The Four Functions of Behaviour

Why Do People Do What They Do?

Have you ever wondered why a person does something? You aren’t alone and there are many approaches to understanding why people do the things they do. In the field of ABA, when we want to find out why a behaviour is happening, a Board Certified Behaviour Analyst (BCBA) performs a Functional Assessment (FA’s or FBA’s), which can be composed of interviews, observations, and clinical conditions. At all stages, data is taken on specific behaviours of concern and the scientific process is used to determine what function is “behind the behaviour”. Behaviour Analysts reference what they call the “Four Functions of Behaviour” which are supported by scientific research, they are:

Escape: The behaviour gets the person out of an undesirable situation or avoids the situation entirely. An example would be a student who acts out in maths class and is sent to the Principal’s office. If the effect is that the child did not do their maths work, they are more likely to act out before maths class again. 
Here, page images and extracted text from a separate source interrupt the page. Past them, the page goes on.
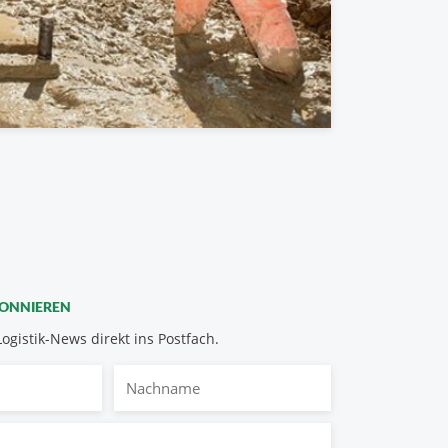
BONNIEREN
Logistik-News direkt ins Postfach.
Nachname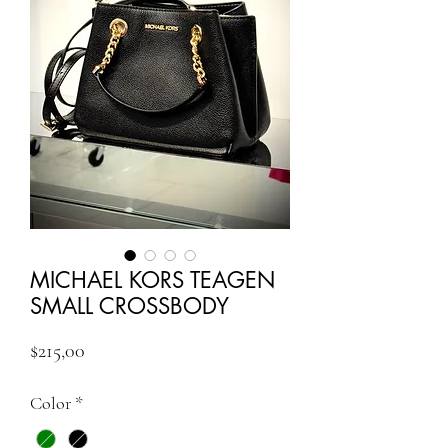
MICHAEL KORS TEAGEN
SMALL CROSSBODY
Fiyat
$215,00
Color
*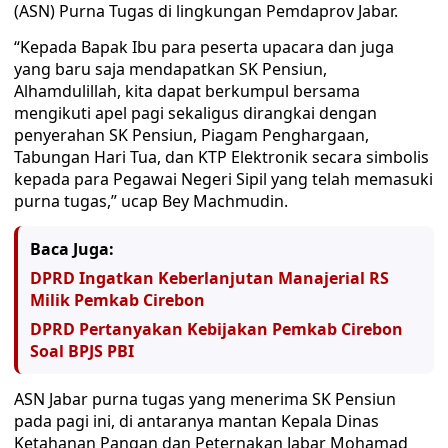
(ASN) Purna Tugas di lingkungan Pemdaprov Jabar.
“Kepada Bapak Ibu para peserta upacara dan juga
yang baru saja mendapatkan SK Pensiun,
Alhamdulillah, kita dapat berkumpul bersama
mengikuti apel pagi sekaligus dirangkai dengan
penyerahan SK Pensiun, Piagam Penghargaan,
Tabungan Hari Tua, dan KTP Elektronik secara simbolis
kepada para Pegawai Negeri Sipil yang telah memasuki
purna tugas,” ucap Bey Machmudin.
Baca Juga:
DPRD Ingatkan Keberlanjutan Manajerial RS
Milik Pemkab Cirebon
DPRD Pertanyakan Kebijakan Pemkab Cirebon
Soal BPJS PBI
ASN Jabar purna tugas yang menerima SK Pensiun
pada pagi ini, di antaranya mantan Kepala Dinas
Ketahanan Pangan dan Peternakan Jabar Mohamad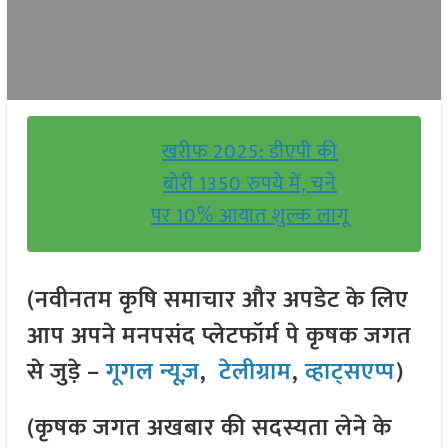
खरीफ 2025: डीएपी की
बोरी 1350 रुपये में, चने
पर 10% आयात शुल्क लागू
(नवीनतम कृषि समाचार और अपडेट के लिए
आप अपने मनपसंद प्लेटफॉर्म पे कृषक जगत
से जुड़े –
गूगल न्यूज़
,
टेलीग्राम
,
व्हाट्सएप्प
)
(कृषक जगत अखबार की सदस्यता लेने के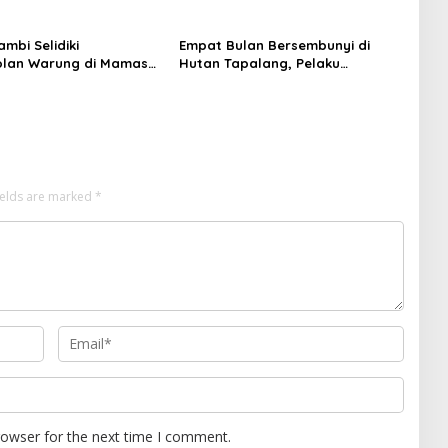
mbi Selidiki
Empat Bulan Bersembunyi di
lan Warung di Mamasa,
Hutan Tapalang, Pelaku
ugi Jutaan Rupiah
Pengeroyokan SPBU Mamuju
Diringkus Polisi
ields are marked
*
rowser for the next time I comment.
Access to Attention: The behaviour gets the person attention or a reaction from others. An example would be a child climbing onto a counter and their mother telling them to stop, finally picking the child up  and saying “Now you stop that!” when they do not listen. If the effect is that the child got satisfaction out of being picked up and yelled at, they are more likely to climb on the counter and refuse to listen again.

Access to Tangibles: The behaviour gets the person access to something, an item or an activity. An example of this would  be a child whining and pleading when told to get off of the iPad, and a caregiver giving them more time with the iPad. If the effect is that the child gets more time with the iPad, they are more likely to  whine and plead again when told to get off the iPad.
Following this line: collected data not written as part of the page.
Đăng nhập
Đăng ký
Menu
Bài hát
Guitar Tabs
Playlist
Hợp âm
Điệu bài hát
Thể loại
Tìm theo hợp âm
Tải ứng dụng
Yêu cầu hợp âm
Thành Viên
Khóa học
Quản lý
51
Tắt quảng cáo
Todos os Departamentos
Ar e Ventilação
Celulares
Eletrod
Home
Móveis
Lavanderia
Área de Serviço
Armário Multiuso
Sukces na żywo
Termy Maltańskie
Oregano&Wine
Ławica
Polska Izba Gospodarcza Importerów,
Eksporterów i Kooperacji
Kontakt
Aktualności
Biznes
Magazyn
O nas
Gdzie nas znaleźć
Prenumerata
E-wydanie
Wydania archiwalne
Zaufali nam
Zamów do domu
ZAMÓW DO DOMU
Sensory Stimulation: The behaviour grants the person access to something that is automatically rewarding.  Examples include itching an itch, eating food, and movements (tapping your foot, spinning in circles, clicking a pen, twirling hair, etc.) . If the effect is that the behaviour itself is rewarding, the person is more likely to do it again.
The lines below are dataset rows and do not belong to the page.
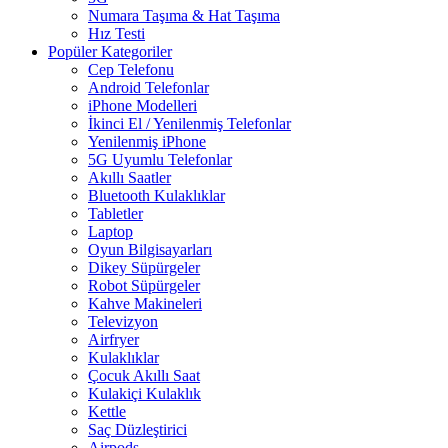
Numara Taşıma & Hat Taşıma
Hız Testi
Popüler Kategoriler
Cep Telefonu
Android Telefonlar
iPhone Modelleri
İkinci El / Yenilenmiş Telefonlar
Yenilenmiş iPhone
5G Uyumlu Telefonlar
Akıllı Saatler
Bluetooth Kulaklıklar
Tabletler
Laptop
Oyun Bilgisayarları
Dikey Süpürgeler
Robot Süpürgeler
Kahve Makineleri
Televizyon
Airfryer
Kulaklıklar
Çocuk Akıllı Saat
Kulakiçi Kulaklık
Kettle
Saç Düzleştirici
Airpods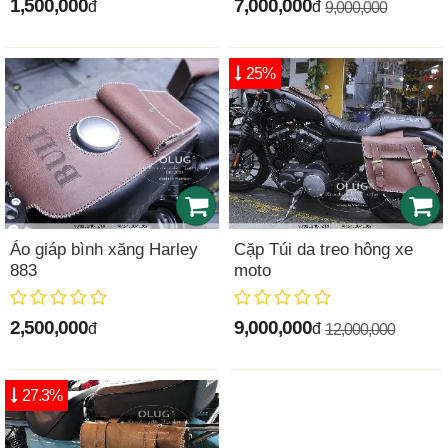
1,500,000
7,000,000
đ
đ
9,000,000
25%
Áo giáp bình xăng Harley
Cặp Túi da treo hông xe
883
moto
2,500,000
9,000,000
đ
đ
12,000,000
27.3%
Once we have some understanding of what function the child’s behaviour is serving, we have a better idea of how to shape the child’s environment to positively impact their behaviour. 

Why is the Function of a Behaviour Important?

The field of ABA has years of research that indicate just how important it is to identify the function of a behaviour before planning and implementing an intervention, but why is it so important? When we have some understanding of what function the child’s behaviour is serving, we have a better idea of how to shape the child’s environment to positively impact their behaviour. In the field of ABA we help teach and shape behaviour through many means, including prevention, teaching appropriate replacement behaviours , and assisting in the creation of specific plans that describe how to respond to specific behaviours. In order to be effective and ethical, we can’t do that until we know why the behaviour is happening, what those in the field of ABA often call the “function of a behaviour”.

Putting it Together, Function and Intervention

As a general example if an ABA practitioner sees that a child climbing on the counter frequently results in their mother interacting with them (scolding, teasing, laughing, etc.), they would suspect an attention function for “climbing on the counter” behaviour. With that knowledge, we can then make sure that, instead of being talked to and interacted with for climbing on the counter, they are talked to and interacted with for desired behaviour instead. 

Let’s look at the same behaviour another way.

If the child climbing on the counter frequently results in them getting a favourite food item, instead of having their mother interact with them, then providing attention for desired behaviour may have no effect on reducing climbing. We would instead help teach the child ways to ask for the favourite food item and ensure that the child never gets the food after climbing on the counter.